◆ TO DO
Every entry should be given again exactly, with nothing dropped.

◆ RECORDS
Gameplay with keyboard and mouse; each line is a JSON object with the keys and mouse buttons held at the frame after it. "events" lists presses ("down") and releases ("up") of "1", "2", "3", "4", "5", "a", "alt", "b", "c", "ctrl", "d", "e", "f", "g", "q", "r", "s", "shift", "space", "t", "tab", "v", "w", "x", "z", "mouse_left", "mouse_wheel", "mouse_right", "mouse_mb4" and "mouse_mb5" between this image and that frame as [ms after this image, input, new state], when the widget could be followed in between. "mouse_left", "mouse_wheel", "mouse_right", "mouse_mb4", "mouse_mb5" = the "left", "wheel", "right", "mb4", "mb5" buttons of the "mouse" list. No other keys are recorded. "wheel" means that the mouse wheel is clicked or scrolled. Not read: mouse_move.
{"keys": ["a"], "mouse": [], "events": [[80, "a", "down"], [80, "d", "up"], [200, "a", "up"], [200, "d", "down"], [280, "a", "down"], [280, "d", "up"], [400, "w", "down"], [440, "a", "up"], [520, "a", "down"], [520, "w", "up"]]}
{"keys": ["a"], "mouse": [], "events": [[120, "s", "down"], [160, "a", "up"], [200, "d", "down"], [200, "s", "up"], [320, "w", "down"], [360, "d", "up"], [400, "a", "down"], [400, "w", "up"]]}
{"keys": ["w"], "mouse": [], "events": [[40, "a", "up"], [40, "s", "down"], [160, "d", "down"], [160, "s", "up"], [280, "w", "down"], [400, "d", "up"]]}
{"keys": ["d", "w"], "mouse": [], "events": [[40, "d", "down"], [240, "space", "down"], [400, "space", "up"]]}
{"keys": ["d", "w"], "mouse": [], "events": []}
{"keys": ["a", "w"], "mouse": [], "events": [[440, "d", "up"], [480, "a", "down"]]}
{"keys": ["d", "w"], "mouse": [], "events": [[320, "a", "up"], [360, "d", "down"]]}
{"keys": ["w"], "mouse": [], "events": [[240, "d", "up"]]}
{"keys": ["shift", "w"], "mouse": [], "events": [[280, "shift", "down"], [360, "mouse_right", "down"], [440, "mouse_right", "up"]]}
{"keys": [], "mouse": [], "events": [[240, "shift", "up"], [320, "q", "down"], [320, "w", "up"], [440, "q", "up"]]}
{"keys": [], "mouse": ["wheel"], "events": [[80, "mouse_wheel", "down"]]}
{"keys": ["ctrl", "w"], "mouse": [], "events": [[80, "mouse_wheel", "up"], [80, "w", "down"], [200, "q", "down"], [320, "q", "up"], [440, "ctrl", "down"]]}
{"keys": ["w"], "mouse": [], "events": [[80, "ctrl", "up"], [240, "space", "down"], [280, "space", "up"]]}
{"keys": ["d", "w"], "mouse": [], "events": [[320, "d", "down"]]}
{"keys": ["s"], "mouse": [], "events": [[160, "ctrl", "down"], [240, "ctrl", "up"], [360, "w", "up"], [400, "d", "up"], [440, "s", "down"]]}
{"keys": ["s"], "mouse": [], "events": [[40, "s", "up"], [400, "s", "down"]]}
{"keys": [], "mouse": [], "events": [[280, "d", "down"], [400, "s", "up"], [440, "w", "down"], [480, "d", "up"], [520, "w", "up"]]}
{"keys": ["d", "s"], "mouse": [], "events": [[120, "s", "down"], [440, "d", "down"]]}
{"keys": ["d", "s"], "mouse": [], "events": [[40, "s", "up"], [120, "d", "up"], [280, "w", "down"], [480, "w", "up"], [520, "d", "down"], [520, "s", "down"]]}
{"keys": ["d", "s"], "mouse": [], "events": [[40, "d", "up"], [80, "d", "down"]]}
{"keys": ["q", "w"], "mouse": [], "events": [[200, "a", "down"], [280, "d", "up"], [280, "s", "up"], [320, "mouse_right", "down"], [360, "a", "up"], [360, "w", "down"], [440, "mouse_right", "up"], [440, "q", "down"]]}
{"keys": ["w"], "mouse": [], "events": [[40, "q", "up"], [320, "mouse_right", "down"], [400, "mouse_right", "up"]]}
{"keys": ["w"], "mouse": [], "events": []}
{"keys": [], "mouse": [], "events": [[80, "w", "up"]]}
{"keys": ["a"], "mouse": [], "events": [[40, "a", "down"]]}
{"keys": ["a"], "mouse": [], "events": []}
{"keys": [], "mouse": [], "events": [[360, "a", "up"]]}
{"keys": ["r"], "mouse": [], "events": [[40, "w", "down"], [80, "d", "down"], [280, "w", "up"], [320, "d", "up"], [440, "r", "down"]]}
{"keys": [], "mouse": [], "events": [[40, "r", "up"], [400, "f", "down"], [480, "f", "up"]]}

◆ PROBLEM SOLUTION
Gameplay with keyboard and mouse; each line is a JSON object with the keys and mouse buttons held at the frame after it. "events" lists presses ("down") and releases ("up") of "1", "2", "3", "4", "5", "a", "alt", "b", "c", "ctrl", "d", "e", "f", "g", "q", "r", "s", "shift", "space", "t", "tab", "v", "w", "x", "z", "mouse_left", "mouse_wheel", "mouse_right", "mouse_mb4" and "mouse_mb5" between this image and that frame as [ms after this image, input, new state], when the widget could be followed in between. "mouse_left", "mouse_wheel", "mouse_right", "mouse_mb4", "mouse_mb5" = the "left", "wheel", "right", "mb4", "mb5" buttons of the "mouse" list. No other keys are recorded. "wheel" means that the mouse wheel is clicked or scrolled. Not read: mouse_move.
{"keys": ["a"], "mouse": [], "events": [[80, "a", "down"], [80, "d", "up"], [200, "a", "up"], [200, "d", "down"], [280, "a", "down"], [280, "d", "up"], [400, "w", "down"], [440, "a", "up"], [520, "a", "down"], [520, "w", "up"]]}
{"keys": ["a"], "mouse": [], "events": [[120, "s", "down"], [160, "a", "up"], [200, "d", "down"], [200, "s", "up"], [320, "w", "down"], [360, "d", "up"], [400, "a", "down"], [400, "w", "up"]]}
{"keys": ["w"], "mouse": [], "events": [[40, "a", "up"], [40, "s", "down"], [160, "d", "down"], [160, "s", "up"], [280, "w", "down"], [400, "d", "up"]]}
{"keys": ["d", "w"], "mouse": [], "events": [[40, "d", "down"], [240, "space", "down"], [400, "space", "up"]]}
{"keys": ["d", "w"], "mouse": [], "events": []}
{"keys": ["a", "w"], "mouse": [], "events": [[440, "d", "up"], [480, "a", "down"]]}
{"keys": ["d", "w"], "mouse": [], "events": [[320, "a", "up"], [360, "d", "down"]]}
{"keys": ["w"], "mouse": [], "events": [[240, "d", "up"]]}
{"keys": ["shift", "w"], "mouse": [], "events": [[280, "shift", "down"], [360, "mouse_right", "down"], [440, "mouse_right", "up"]]}
{"keys": [], "mouse": [], "events": [[240, "shift", "up"], [320, "q", "down"], [320, "w", "up"], [440, "q", "up"]]}
{"keys": [], "mouse": ["wheel"], "events": [[80, "mouse_wheel", "down"]]}
{"keys": ["ctrl", "w"], "mouse": [], "events": [[80, "mouse_wheel", "up"], [80, "w", "down"], [200, "q", "down"], [320, "q", "up"], [440, "ctrl", "down"]]}
{"keys": ["w"], "mouse": [], "events": [[80, "ctrl", "up"], [240, "space", "down"], [280, "space", "up"]]}
{"keys": ["d", "w"], "mouse": [], "events": [[320, "d", "down"]]}
{"keys": ["s"], "mouse": [], "events": [[160, "ctrl", "down"], [240, "ctrl", "up"], [360, "w", "up"], [400, "d", "up"], [440, "s", "down"]]}
{"keys": ["s"], "mouse": [], "events": [[40, "s", "up"], [400, "s", "down"]]}
{"keys": [], "mouse": [], "events": [[280, "d", "down"], [400, "s", "up"], [440, "w", "down"], [480, "d", "up"], [520, "w", "up"]]}
{"keys": ["d", "s"], "mouse": [], "events": [[120, "s", "down"], [440, "d", "down"]]}
{"keys": ["d", "s"], "mouse": [], "events": [[40, "s", "up"], [120, "d", "up"], [280, "w", "down"], [480, "w", "up"], [520, "d", "down"], [520, "s", "down"]]}
{"keys": ["d", "s"], "mouse": [], "events": [[40, "d", "up"], [80, "d", "down"]]}
{"keys": ["q", "w"], "mouse": [], "events": [[200, "a", "down"], [280, "d", "up"], [280, "s", "up"], [320, "mouse_right", "down"], [360, "a", "up"], [360, "w", "down"], [440, "mouse_right", "up"], [440, "q", "down"]]}
{"keys": ["w"], "mouse": [], "events": [[40, "q", "up"], [320, "mouse_right", "down"], [400, "mouse_right", "up"]]}
{"keys": ["w"], "mouse": [], "events": []}
{"keys": [], "mouse": [], "events": [[80, "w", "up"]]}
{"keys": ["a"], "mouse": [], "events": [[40, "a", "down"]]}
{"keys": ["a"], "mouse": [], "events": []}
{"keys": [], "mouse": [], "events": [[360, "a", "up"]]}
{"keys": ["r"], "mouse": [], "events": [[40, "w", "down"], [80, "d", "down"], [280, "w", "up"], [320, "d", "up"], [440, "r", "down"]]}
{"keys": [], "mouse": [], "events": [[40, "r", "up"], [400, "f", "down"], [480, "f", "up"]]}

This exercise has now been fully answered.